The MTT cell viability assay investigates the number of viable cells by measuring the mitochondrial-dependent reduction of water-soluble tetrazolium into an insoluble formazan product. The absorbance obtained is directly proportional to the activity of functional mitochondria and represents the number of viable cells. Briefly, VERO cells were seeded at a density of 1 × 104 cells per well in 96-well plates containing 200 μL of DMEM culture medium supplemented with 10% FBS and incubated at 37 °C and 5% CO2 atmosphere. After the first 24 h, either vehicle only (control) or compounds (0.3, 1, 3, 10 and 30 μM) were added to the culture medium and VERO cells were incubated for an additional 48 h. At the end of the treatment period, the medium was replaced with complete fresh medium containing 5 mg/mL tetrazolium dye (MTT) and incubated for 3 h; then, the medium was removed and 100 μL of DMSO was added. Absorbance was measured with a plate reader (SpectraMax 190, CA, USA) at a wavelength of 550 nm and expressed as a percentage of the control (vehicle).

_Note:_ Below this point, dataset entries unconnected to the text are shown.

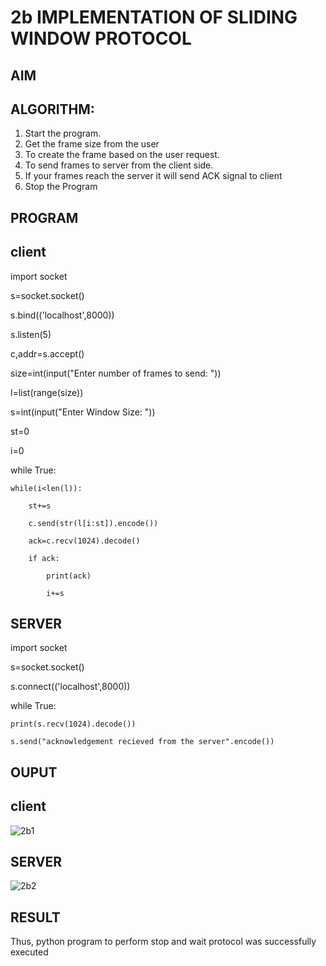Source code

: # 2b IMPLEMENTATION OF SLIDING WINDOW PROTOCOL
## AIM
## ALGORITHM:
1. Start the program.
2. Get the frame size from the user
3. To create the frame based on the user request.
4. To send frames to server from the client side.
5. If your frames reach the server it will send ACK signal to client
6. Stop the Program
## PROGRAM
## client
import socket

s=socket.socket()

s.bind(('localhost',8000))

s.listen(5)

c,addr=s.accept()

size=int(input("Enter number of frames to send: "))

l=list(range(size))

s=int(input("Enter Window Size: "))

st=0

i=0

while True:

    while(i<len(l)):
    
        st+=s
        
        c.send(str(l[i:st]).encode())
        
        ack=c.recv(1024).decode()
        
        if ack:
        
            print(ack)
            
            i+=s
## SERVER
import socket

s=socket.socket()

s.connect(('localhost',8000))

while True:

    print(s.recv(1024).decode())
    
    s.send("acknowledgement recieved from the server".encode())
## OUPUT
## client


![2b1](https://github.com/RITHISHlearn/2b_SLIDING_WINDOW_PROTOCOL/assets/145446645/4c7dabc6-3d0e-4223-b897-133c9763ec5e)

## SERVER

![2b2](https://github.com/RITHISHlearn/2b_SLIDING_WINDOW_PROTOCOL/assets/145446645/d6e7be39-0fb9-4d3c-8e43-0200cf5cc9ed)

## RESULT
Thus, python program to perform stop and wait protocol was successfully executed
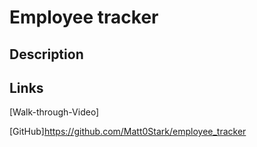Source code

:# Employee tracker

## Description



## Links
[Walk-through-Video]

[GitHub]https://github.com/Matt0Stark/employee_tracker

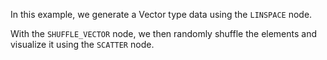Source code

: <!--Add SEO here-->

In this example, we generate a Vector type data using the `LINSPACE` node.

With the `SHUFFLE_VECTOR` node, we then randomly shuffle the elements and visualize it using the `SCATTER` node.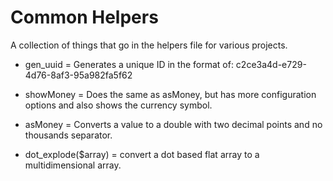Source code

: # Common Helpers

A collection of things that go in the helpers file for various projects.

* gen_uuid = Generates a unique ID in the format of: c2ce3a4d-e729-4d76-8af3-95a982fa5f62

* showMoney = Does the same as asMoney, but has more configuration options and also shows the currency symbol.

* asMoney = Converts a value to a double with two decimal points and no thousands separator.

* dot_explode($array) = convert a dot based flat array to a multidimensional array.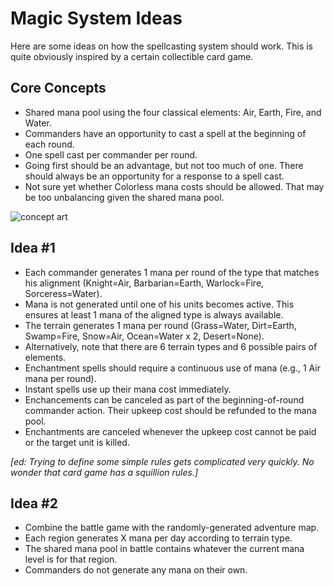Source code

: # Magic System Ideas

Here are some ideas on how the spellcasting system should work.  This is quite obviously inspired by a certain collectible card game.

## Core Concepts

- Shared mana pool using the four classical elements: Air, Earth, Fire, and Water.
- Commanders have an opportunity to cast a spell at the beginning of each round.
- One spell cast per commander per round.
- Going first should be an advantage, but not too much of one.  There should always be an opportunity for a response to a spell cast.
- Not sure yet whether Colorless mana costs should be allowed.  That may be too unbalancing given the shared mana pool.

![concept art](https://raw.github.com/mkristofik/battle-sim/master/magic_concept.jpg)

## Idea #1

- Each commander generates 1 mana per round of the type that matches his alignment (Knight=Air, Barbarian=Earth, Warlock=Fire, Sorceress=Water).
- Mana is not generated until one of his units becomes active.  This ensures at least 1 mana of the aligned type is always available.
- The terrain generates 1 mana per round (Grass=Water, Dirt=Earth, Swamp=Fire, Snow=Air, Ocean=Water x 2, Desert=None).
- Alternatively, note that there are 6 terrain types and 6 possible pairs of elements.
- Enchantment spells should require a continuous use of mana (e.g., 1 Air mana per round).
- Instant spells use up their mana cost immediately.
- Enchancements can be canceled as part of the beginning-of-round commander action.  Their upkeep cost should be refunded to the mana pool.
- Enchantments are canceled whenever the upkeep cost cannot be paid or the target unit is killed.

*[ed: Trying to define some simple rules gets complicated very quickly.  No wonder that card game has a squillion rules.]*

## Idea #2

- Combine the battle game with the randomly-generated adventure map.
- Each region generates X mana per day according to terrain type.
- The shared mana pool in battle contains whatever the current mana level is for that region.
- Commanders do not generate any mana on their own.
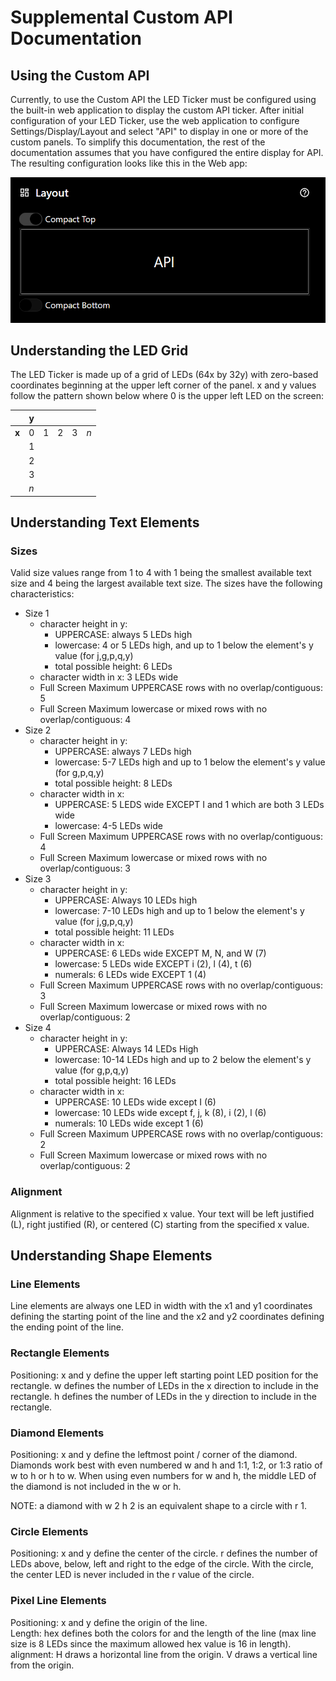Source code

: # Supplemental Custom API Documentation

## Using the Custom API

Currently, to use the Custom API the LED Ticker must be configured using the built-in web application to display the custom API ticker.  After initial configuration of your LED Ticker, use the web application to configure Settings/Display/Layout and select "API" to display in one or more of the custom panels.  To simplify this documentation, the rest of the documentation assumes that you have configured the entire display for API.  The resulting configuration looks like this in the Web app:

![Alt text](image.png)

## Understanding the LED Grid

The LED Ticker is made up of a grid of LEDs (64x by 32y) with zero-based coordinates beginning at the upper left corner of the panel.  x and y values follow the pattern shown below where 0 is the upper left LED on the screen:

| | y|||||
|-|-|-|-|-|-|
|<b>x|0|1|2|3|<i>n|
||1|
||2|
||3|
||<i>n|

## Understanding Text Elements

### Sizes

Valid size values range from 1 to 4 with 1 being the smallest available text size and 4 being the largest available text size. The sizes have the following characteristics:

- Size 1
  - character height in y: 
    - UPPERCASE: always 5 LEDs high
    - lowercase: 4 or 5 LEDs high, and up to 1 below the element's y value (for j,g,p,q,y)
    - total possible height: 6 LEDs
  - character width in x: 3 LEDs wide
  - Full Screen Maximum UPPERCASE rows with no overlap/contiguous:  5
  - Full Screen Maximum lowercase or mixed rows with no overlap/contiguous: 4
- Size 2
  - character height in y:
    - UPPERCASE: always 7 LEDs high
    - lowercase: 5-7 LEDs high and up to 1 below the element's y value (for g,p,q,y)
    - total possible height: 8 LEDs
  - character width in x:
    - UPPERCASE: 5 LEDS wide EXCEPT I and 1 which are both 3 LEDs wide
    - lowercase: 4-5 LEDs wide
  - Full Screen Maximum UPPERCASE rows with no overlap/contiguous: 4
  - Full Screen Maximum lowercase or mixed rows with no overlap/contiguous: 3
- Size 3
  - character height in y:
    - UPPERCASE: Always 10 LEDs high
    - lowercase: 7-10 LEDs high and up to 1 below the element's y value (for j,g,p,q,y)
    - total possible height: 11 LEDs
  - character width in x:
    - UPPERCASE: 6 LEDs wide EXCEPT M, N, and W (7)
    - lowercase: 5 LEDs wide EXCEPT i (2), l (4), t (6)
    - numerals: 6 LEDs wide EXCEPT 1 (4)
  - Full Screen Maximum UPPERCASE rows with no overlap/contiguous: 3
  - Full Screen Maximum lowercase or mixed rows with no overlap/contiguous: 2
- Size 4
  - character height in y:
    - UPPERCASE: Always 14 LEDs High
    - lowercase: 10-14 LEDs high and up to 2 below the element's y value (for g,p,q,y)
    - total possible height: 16 LEDs
  - character width in x:
    - UPPERCASE: 10 LEDs wide except I (6)
    - lowercase: 10 LEDs wide except f, j, k (8), i (2), l (6) 
    - numerals: 10 LEDs wide except 1 (6)
  - Full Screen Maximum UPPERCASE rows with no overlap/contiguous: 2
  - Full Screen Maximum lowercase or mixed rows with no overlap/contiguous: 2

### Alignment

Alignment is relative to the specified x value.  Your text will be left justified (L), right justified (R), or centered (C) starting from the specified x value.

## Understanding Shape Elements

### Line Elements

Line elements are always one LED in width with the x1 and y1 coordinates defining the starting point of the line and the x2 and y2 coordinates defining the ending point of the line. 

### Rectangle Elements

Positioning: x and y define the upper left starting point LED position for the rectangle. w defines the number of LEDs in the x direction to include in the rectangle.  h defines the number of LEDs in the y direction to include in the rectangle. 

### Diamond Elements

Positioning: x and y define the leftmost point / corner of the diamond.  Diamonds work best with even numbered w and h and 1:1, 1:2, or 1:3 ratio of w to h or h to w. When using even numbers for w and h, the middle LED of the diamond is not included in the w or h.

NOTE: a diamond with w 2 h 2 is an equivalent shape to a circle with r 1.

### Circle Elements

Positioning: x and y define the center of the circle.  r defines the number of LEDs above, below, left and right to the edge of the circle. With the circle, the center LED is never included in the r value of the circle.

### Pixel Line Elements

Positioning: x and y define the origin of the line.  
Length: hex defines both the colors for and the length of the line (max line size is 8 LEDs since the maximum allowed hex value is 16 in length). 
alignment: H draws a horizontal line from the origin.  V draws a vertical line from the origin.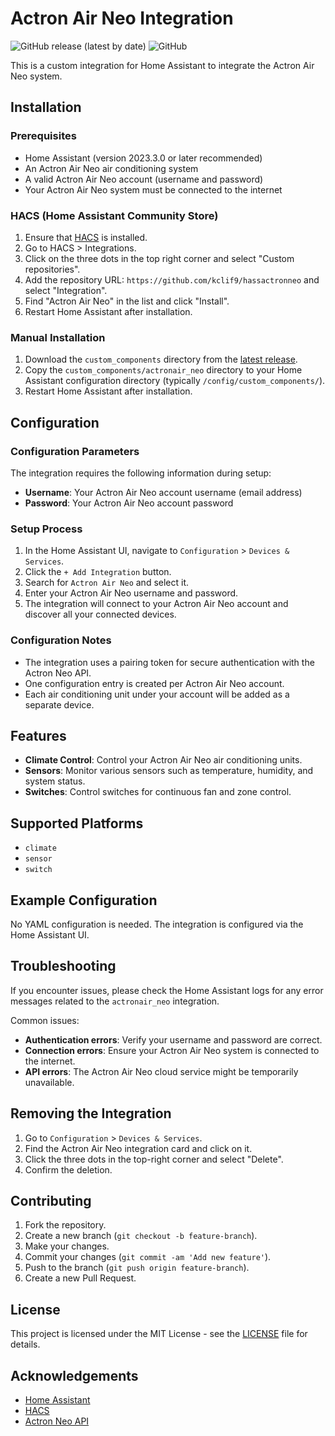 # Actron Air Neo Integration

![GitHub release (latest by date)](https://img.shields.io/github/v/release/kclif9/hassactronneo)
![GitHub](https://img.shields.io/github/license/kclif9/hassactronneo)

This is a custom integration for Home Assistant to integrate the Actron Air Neo system.

## Installation

### Prerequisites

- Home Assistant (version 2023.3.0 or later recommended)
- An Actron Air Neo air conditioning system
- A valid Actron Air Neo account (username and password)
- Your Actron Air Neo system must be connected to the internet

### HACS (Home Assistant Community Store)

1. Ensure that [HACS](https://hacs.xyz/) is installed.
2. Go to HACS > Integrations.
3. Click on the three dots in the top right corner and select "Custom repositories".
4. Add the repository URL: `https://github.com/kclif9/hassactronneo` and select "Integration".
5. Find "Actron Air Neo" in the list and click "Install".
6. Restart Home Assistant after installation.

### Manual Installation

1. Download the `custom_components` directory from the [latest release](https://github.com/kclif9/hassactronneo/releases/latest).
2. Copy the `custom_components/actronair_neo` directory to your Home Assistant configuration directory (typically `/config/custom_components/`).
3. Restart Home Assistant after installation.

## Configuration

### Configuration Parameters

The integration requires the following information during setup:

- **Username**: Your Actron Air Neo account username (email address)
- **Password**: Your Actron Air Neo account password

### Setup Process

1. In the Home Assistant UI, navigate to `Configuration` > `Devices & Services`.
2. Click the `+ Add Integration` button.
3. Search for `Actron Air Neo` and select it.
4. Enter your Actron Air Neo username and password.
5. The integration will connect to your Actron Air Neo account and discover all your connected devices.

### Configuration Notes

- The integration uses a pairing token for secure authentication with the Actron Neo API.
- One configuration entry is created per Actron Air Neo account.
- Each air conditioning unit under your account will be added as a separate device.

## Features

- **Climate Control**: Control your Actron Air Neo air conditioning units.
- **Sensors**: Monitor various sensors such as temperature, humidity, and system status.
- **Switches**: Control switches for continuous fan and zone control.

## Supported Platforms

- `climate`
- `sensor`
- `switch`

## Example Configuration

No YAML configuration is needed. The integration is configured via the Home Assistant UI.

## Troubleshooting

If you encounter issues, please check the Home Assistant logs for any error messages related to the `actronair_neo` integration.

Common issues:
- **Authentication errors**: Verify your username and password are correct.
- **Connection errors**: Ensure your Actron Air Neo system is connected to the internet.
- **API errors**: The Actron Air Neo cloud service might be temporarily unavailable.

## Removing the Integration

1. Go to `Configuration` > `Devices & Services`.
2. Find the Actron Air Neo integration card and click on it.
3. Click the three dots in the top-right corner and select "Delete".
4. Confirm the deletion.

## Contributing

1. Fork the repository.
2. Create a new branch (`git checkout -b feature-branch`).
3. Make your changes.
4. Commit your changes (`git commit -am 'Add new feature'`).
5. Push to the branch (`git push origin feature-branch`).
6. Create a new Pull Request.

## License

This project is licensed under the MIT License - see the [LICENSE](LICENSE) file for details.

## Acknowledgements

- [Home Assistant](https://www.home-assistant.io/)
- [HACS](https://hacs.xyz/)
- [Actron Neo API](https://github.com/kclif9/actronneoapi)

3.8. Expression of Data and Statistical Analysis

Values are expressed as mean ± standard error of mean (SEM). A P-value less than 0.05 was termed statistically significant. The IC50 values (defined as the concentration of the test compound that reduced 50% of the maximal contraction) were obtained by actual concentration-response curve fitting using GraphPad Prism 6.0 software (GraphPad Software, San Diego, CA). Statistical significance was determined using Bonferroni´s multiple comparison for vascular reactivity experiments and using Turkey´s multiple comparison for cytotoxicity evaluation following two-way analysis of variance (ANOVA).

4. Conclusions

All tested compounds were obtained through simple synthetic reactions using simple methodologies. The reaction methodology using microwave irradiation provided better yields and lower reactional times when compared with the traditional methodology. In vitro screening for a relaxant effect on aorta rings isolated from rats showed that compounds 2a–f exhibited significant concentration-dependent effects that were dependent on the presence of an intact endothelium, suggesting a mechanism of action mediated by endothelium-derived factors (EDFs). Additionally, only one of the active compounds exhibited significant cytotoxicity at the highest concentration employed, suggesting low toxicity. Nevertheless, further toxicity investigations are required to ensure these findings. In conclusion, this series of molecules displayed the potential to serve as templates for the development of new drugs for diseases involving vascular smooth muscle, especially in disorders in which endothelial dysfunction is a relevant pathophysiological feature.